* **Tasks**:
1. According to the water quality introduction, where do the biggest challenges today often come from?
2. Quote the water quality introduction from the words "Keywords: Muara Gembong, Tributary" through the words "in the area.".

Keywords: Muara Gembong, Tributary of Citarum
River, Water Quality
Received 1
August 2021, Revised 20 August 2021, Accepted 29 August 2021
INTRODUCTION
Water quality monitoring needs to be considered
for every river in Indonesia. Sources of pollution can occur due to various
factors, including industrial activities and human activities. The biggest
challenges today often come from man-made activities, such as agricultural
activities, plantations, cultivation and household waste. The habits of the
surrounding human community play an important role in maintaining water quality
in the area.
Several functions of watersheds and other
landscapes are very meaningful to humans, especially in terms of the
availability of natural resources and ecosystem services (such as food sources,
housing and water resources). Some of these functions may work synergistically,
and some of these functions can also be detrimental or even a source of
conflict. Multiple functions separated in time and space can be effective at
the same time and place (Bolliger et al., 2011).

* **Data excerpts**:
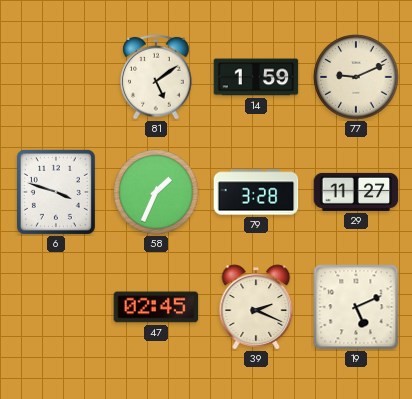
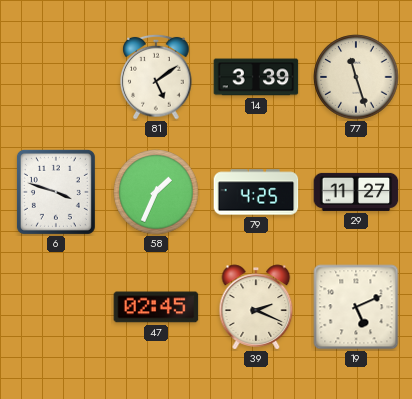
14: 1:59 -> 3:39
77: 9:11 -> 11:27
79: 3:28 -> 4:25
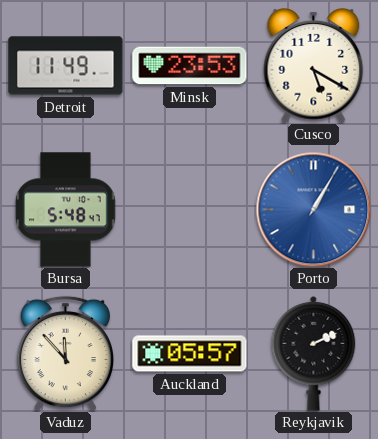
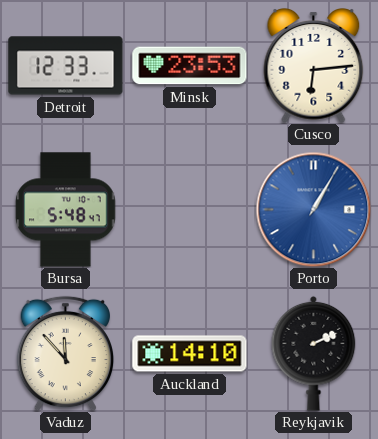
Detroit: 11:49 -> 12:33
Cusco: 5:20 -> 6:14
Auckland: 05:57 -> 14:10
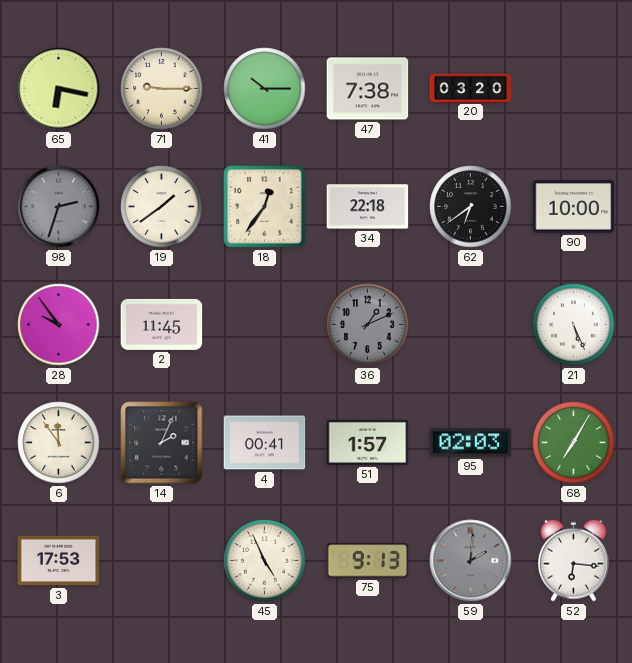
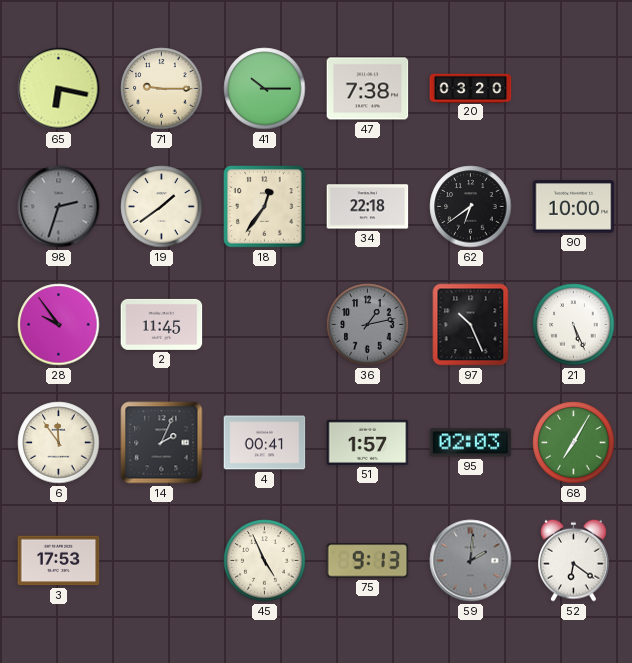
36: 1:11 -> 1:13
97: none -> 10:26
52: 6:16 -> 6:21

* **Response list**:
1. They often come from man-made activities, such as agricultural activities, plantations, cultivation and household waste.

2.
Keywords: Muara Gembong, Tributary of Citarum
River, Water Quality
Received 1
August 2021, Revised 20 August 2021, Accepted 29 August 2021
INTRODUCTION
Water quality monitoring needs to be considered
for every river in Indonesia. Sources of pollution can occur due to various
factors, including industrial activities and human activities. The biggest
challenges today often come from man-made activities, such as agricultural
activities, plantations, cultivation and household waste. The habits of the
surrounding human community play an important role in maintaining water quality
in the area.